Would you reproduce exactly the lines below from the one holding "- [ ] Load tests simulate real usage" through the one holding "- [ ] Schema is verified post-deployment", inclusive, and no others?

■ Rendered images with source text
····················

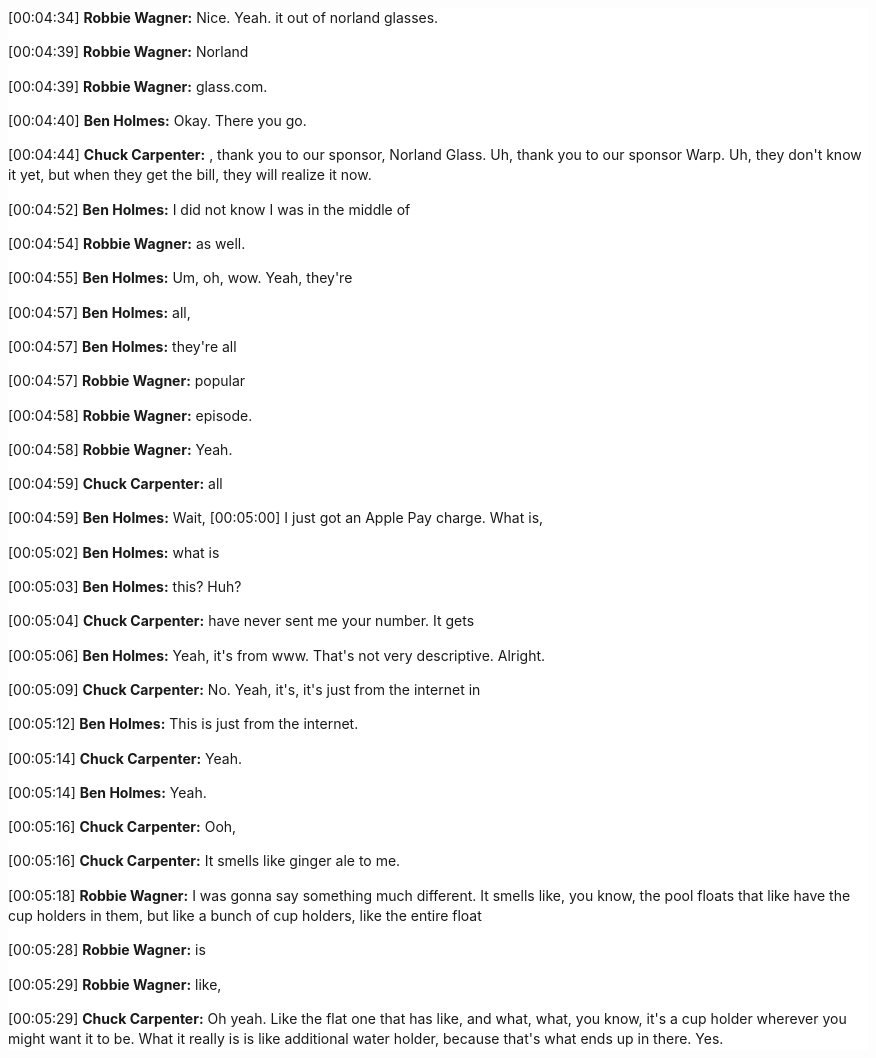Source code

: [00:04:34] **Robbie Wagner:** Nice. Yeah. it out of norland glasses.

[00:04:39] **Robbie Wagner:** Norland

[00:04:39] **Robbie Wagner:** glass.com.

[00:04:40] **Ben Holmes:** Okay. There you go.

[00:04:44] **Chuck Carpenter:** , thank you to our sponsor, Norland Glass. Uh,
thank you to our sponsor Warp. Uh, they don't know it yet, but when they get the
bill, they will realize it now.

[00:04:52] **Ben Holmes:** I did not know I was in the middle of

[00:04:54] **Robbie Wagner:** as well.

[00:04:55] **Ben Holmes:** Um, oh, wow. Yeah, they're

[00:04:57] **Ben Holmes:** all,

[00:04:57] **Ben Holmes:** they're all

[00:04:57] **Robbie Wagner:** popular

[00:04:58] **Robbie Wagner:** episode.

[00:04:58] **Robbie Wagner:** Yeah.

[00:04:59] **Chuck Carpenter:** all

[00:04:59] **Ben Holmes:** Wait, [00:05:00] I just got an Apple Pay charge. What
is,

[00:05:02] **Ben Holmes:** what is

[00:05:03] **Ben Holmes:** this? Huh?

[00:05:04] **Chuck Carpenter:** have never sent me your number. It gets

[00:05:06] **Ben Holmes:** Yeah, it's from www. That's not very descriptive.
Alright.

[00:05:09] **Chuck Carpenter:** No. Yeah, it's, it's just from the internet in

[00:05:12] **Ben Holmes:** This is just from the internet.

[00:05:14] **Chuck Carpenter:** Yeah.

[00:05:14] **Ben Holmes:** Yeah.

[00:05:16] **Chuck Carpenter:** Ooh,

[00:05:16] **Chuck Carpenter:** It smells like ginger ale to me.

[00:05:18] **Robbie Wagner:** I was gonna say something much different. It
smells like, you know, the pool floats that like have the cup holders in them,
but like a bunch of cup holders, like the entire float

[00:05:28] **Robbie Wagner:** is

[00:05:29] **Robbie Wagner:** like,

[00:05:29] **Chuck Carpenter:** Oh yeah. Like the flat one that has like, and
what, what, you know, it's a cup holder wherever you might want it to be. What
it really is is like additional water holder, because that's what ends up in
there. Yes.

····················

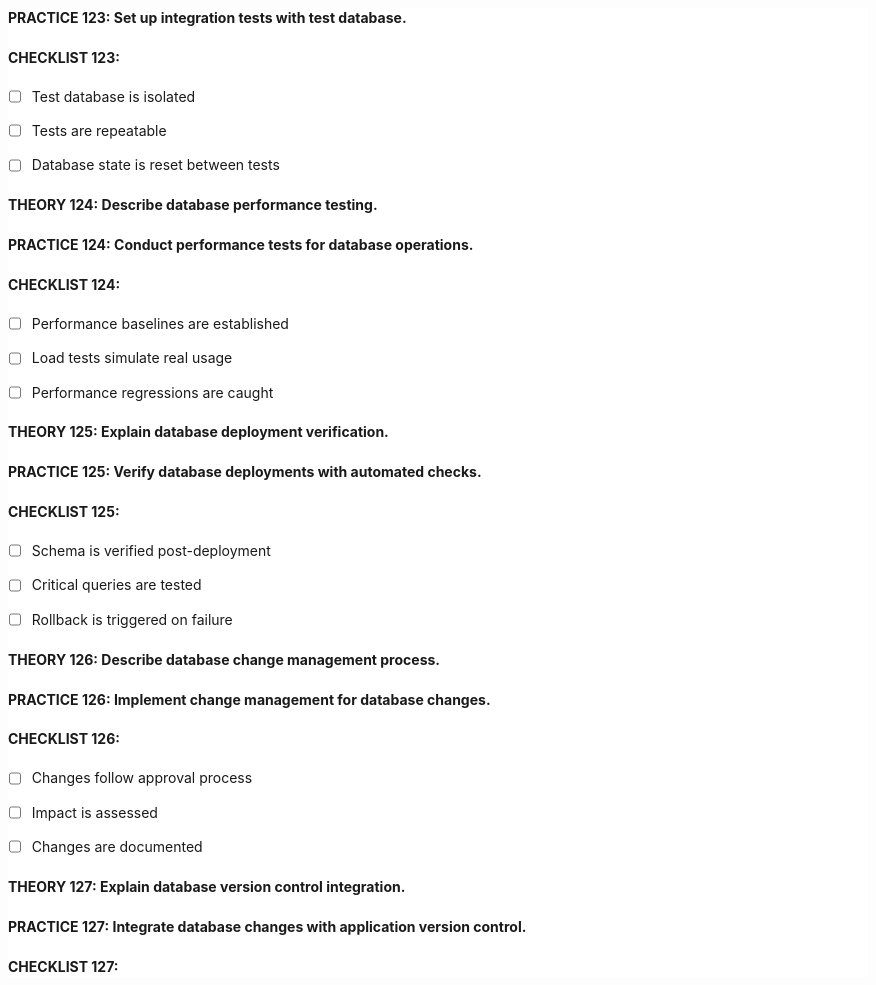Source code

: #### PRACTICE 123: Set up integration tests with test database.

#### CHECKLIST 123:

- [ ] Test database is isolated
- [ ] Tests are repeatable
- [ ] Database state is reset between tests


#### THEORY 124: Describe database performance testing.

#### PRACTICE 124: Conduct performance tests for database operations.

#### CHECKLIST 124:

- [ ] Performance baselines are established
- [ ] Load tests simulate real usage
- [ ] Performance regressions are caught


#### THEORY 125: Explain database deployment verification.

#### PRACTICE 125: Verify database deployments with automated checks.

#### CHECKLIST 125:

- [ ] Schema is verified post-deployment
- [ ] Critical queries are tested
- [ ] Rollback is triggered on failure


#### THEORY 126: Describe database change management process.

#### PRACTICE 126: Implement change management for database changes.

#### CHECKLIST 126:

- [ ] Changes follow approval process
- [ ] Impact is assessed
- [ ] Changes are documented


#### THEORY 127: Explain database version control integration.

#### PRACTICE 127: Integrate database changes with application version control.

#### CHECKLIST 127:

····················

■ Result of the task
- [ ] Load tests simulate real usage
- [ ] Performance regressions are caught


#### THEORY 125: Explain database deployment verification.

#### PRACTICE 125: Verify database deployments with automated checks.

#### CHECKLIST 125:

- [ ] Schema is verified post-deployment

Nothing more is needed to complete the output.